Vahit Göktaş’ın hazırladığı bu kitap büyük bir boşluğu doldurmuş. Allah dostlarının hikmetli hayatlarını okumak bana her zaman iyi geliyor. Kitabı bir solukta okudum. Mübarek zatın hayatına dair bilmediğim çok şeyi öğrenmiş oldum.

Hem Yetim Hem Öksüz
Asıl adı İhsan Tamgüney olan Sultan Baba, halkın gönlünde derin bir iz bırakmış, sevgiyle anılmaya devam eden büyük bir şahsiyet. Onun için kullanılan “Gönül Sultanı, Maneviyat Sultanı” hitabı, hem halkın sevgisinin hem de manevi tasarrufunun bir nişanesi.
1904 yılında Artvin’in Arhavi ilçesinde dünyaya gelen Sultan Baba, daha üç yaşında annesini, dokuz yaşında ise babasını kaybederek hem öksüz hem de yetim kalmıştır. Çocukluk yılları, kimsesizliğin ve gurbetin çilesiyle yoğrulmuştur.

Babasının vefatından sonra amcasıyla birlikte Çanakkale’den ayrılarak Gölpazarı’na yerleşmiş, buradan da Anadolu’nun farklı şehirlerini dolaşarak ticaretle meşgul olmuştur.
1954 yılında İstanbul’a yerleşen Sultan Baba, Zeytinburnu’nu kendisine mekân edinmiştir. Onun hayatında dönüm noktası, Dağıstanlı büyük veli Şeyh Şerafettin-i Veli Hazretleri’nin manevi terbiyesine girmiş olmasıdır.
Bu kutlu yolda yoğrulan Sultan Baba, yıllar sonra irşad görevini üstlenmiş, halka manevi rehberlik yapmıştır.
Güzellik Taşıyıcısı
Her nefesini hak yolunda harcayan Sultan Baba, ömrü boyunca insanların gönüllerine güzellik taşımıştır. Derdi olanın derdine ortak, gönlü kırıklara sığınak olmuştur. Kimsesizlere gariplere kapısını her daim açık tutmuştur. Rahmet-i Rahman’a kavuşuncaya dek yüreklere dokunmuş, manevi neşeyi bütün bir topluma yaymıştır.
Sultan Baba ümmetin derdiyle dertlenmiş sorunlara çözüm yolları sunmuştur. O, yalnızca tekkesinde tesbihiyle meşgul olan bir mürşid değil; Ümmet-i Muhammed’in toparlanması için çareler arayan gönül eridir.

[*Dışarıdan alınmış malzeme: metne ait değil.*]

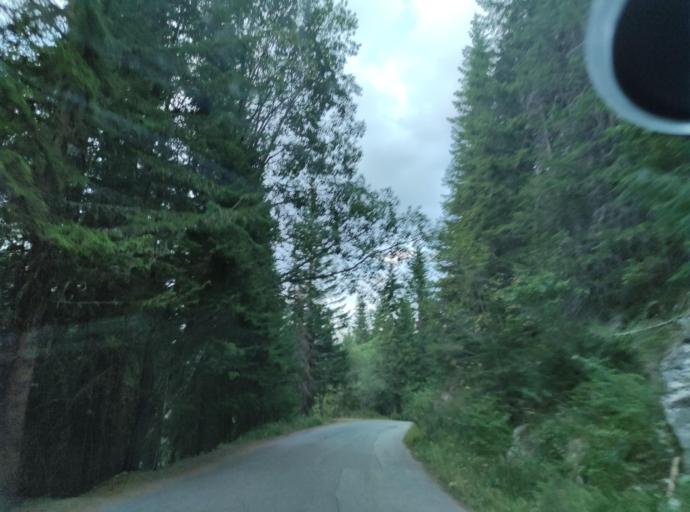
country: BG
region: Blagoevgrad
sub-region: Obshtina Bansko
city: Bansko
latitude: 41.7706
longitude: 23.4293
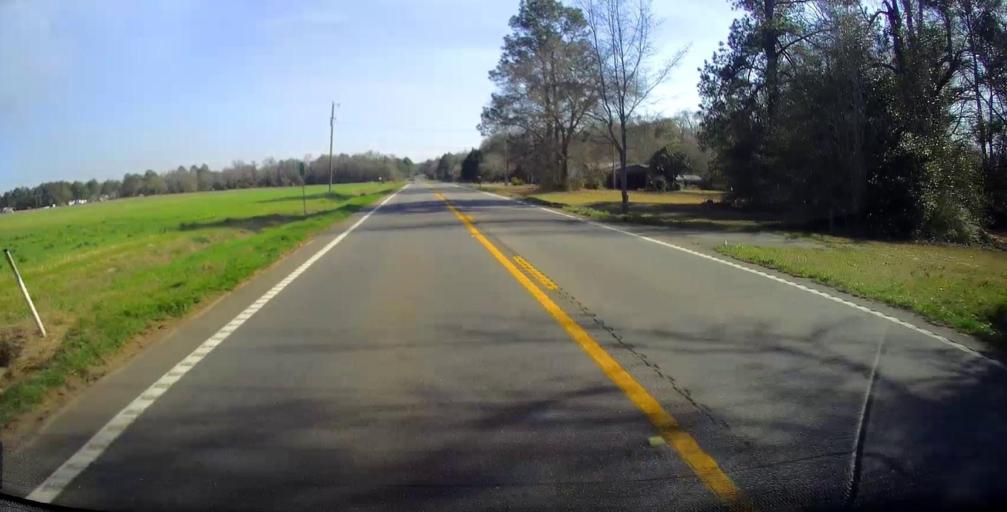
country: US
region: Georgia
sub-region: Macon County
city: Oglethorpe
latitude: 32.3251
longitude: -84.0706
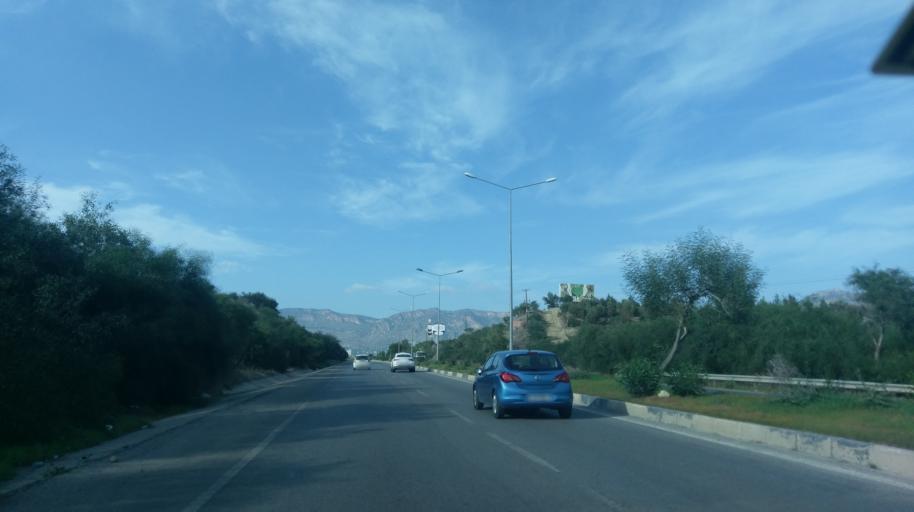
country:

Ümmetinin dağınıklığının bitmesi Tevhid sancağı altında birleşmesi için çabalamış, Müslüman halkın başına adil, imanlı, Hakk’a riayet eden yöneticilerin gelmesi için de gayret göstermiştir. Secdelerde İslam milletinin selameti için gözyaşları dökmüştür.
Sahte Şeyhlere Karşı Uyarı
Manevi yolları istismar eden sahtekarlara karşı hiçbir zaman müsamaha göstermemiştir.
Sapla samanın birbirine karıştığı, gerçekle sahtenin ayırt edilmesinin zorlaştığı bir çağda Sultan Baba sevenlerini bu hususta sıklıkla uyarmıştır “Her önüne gelenin şeyhlik iddiasında bulunup müminleri istismar etmesine” çok üzülmüştür.
Sohbetlerinde, hakiki mürşidi sahte olandan ayırt etmenin ölçülerini net çizgilerle ortaya koymuştur.
Ona göre hakiki mürşidi tanımak için dört esas vardır:
- Ehl-i sünnet ve’l-cemaat çizgisinde çok sağlam bir inanç.
- Kitap ve sünnete uygun, derin bir ibadet hayatı (sâlih amel).
- Düzgün bir muâmelât.
- Muhammedî bir ahlâk.
Bu ölçülere sahip olmayan kimselerin mürşidlik iddiasında bulunmasının sapkınlık olduğunu söylemiştir. Onun için mürşid, sadece insanları yönlendiren bir rehber değil; her haliyle Peygamber Efendimiz’in ahlâkını yaşayan, Kitap ve Sünnet’e bağlı, inancı sağlam bir rehberdir.
Sultan Baba’nın hassasiyetle yaptığı uyarıların günümüzde de ne kadar önemli olduğunu yaşayarak görmekteyiz.
Müslüman Siyasetçilere Destek
Sultan Baba çağındaki diğer çoğu mürşid-i kâmilin aksine yalnızca bireylerin ıslahıyla meşgul olmaz. Ona göre devletin düzelmesi için de Müslümanların sorumluluk üstlenmesi gerektiğini düşünür.
Dönemindeki Müslüman siyasetçilere bu yönden açık destek vermiştir. Milli Görüşe ve hareketin lideri Necmettin Erbakan’a desteğini hiçbir zaman gizlememiştir. Hem açıktan destek vermiş hem de sevenlerini yönlendirmiştir.
Siyasetin asla dünyevi bir çıkar kapısı olarak görülmemesini salık vermiş, sevenlerine daima Hakk’ı üstün tutan zihniyetin yanında yer almalarını tembihlemiştir. Sonucu ne olursa olsun mazlumdan yana, adaletten yana bir tavır almayı ve sırat-ı müstakîmden bir an olsun sapmamayı öğütlemiştir.
Sultan Baba, Müslümanların devlete talip olmalarını, yönetime talip olmaktan çekinmemelerini, çünkü hakkın ikamesinin ancak böyle mümkün olacağını dile getirmiştir. Osmanlı ruhunun yeniden dirilmesi gerektiğini, ümmetin adaletle, irfanla ve tevhit şuuru ile toparlanmasından başka şansının olmadığını vurgulamıştır.
İncelikler Üstadı
Sultan Baba’nın sohbetlerinde küçük görülen kimi meselelere de büyük anlamlar yükler. Hayatın her alanına dair ince uyarılarda, derin nasihatlerde bulunur. Yeme içmeden ticarete, aile hayatından komşuluk ilişkilerine kadar her hususta talebelerini bilinçlendirir.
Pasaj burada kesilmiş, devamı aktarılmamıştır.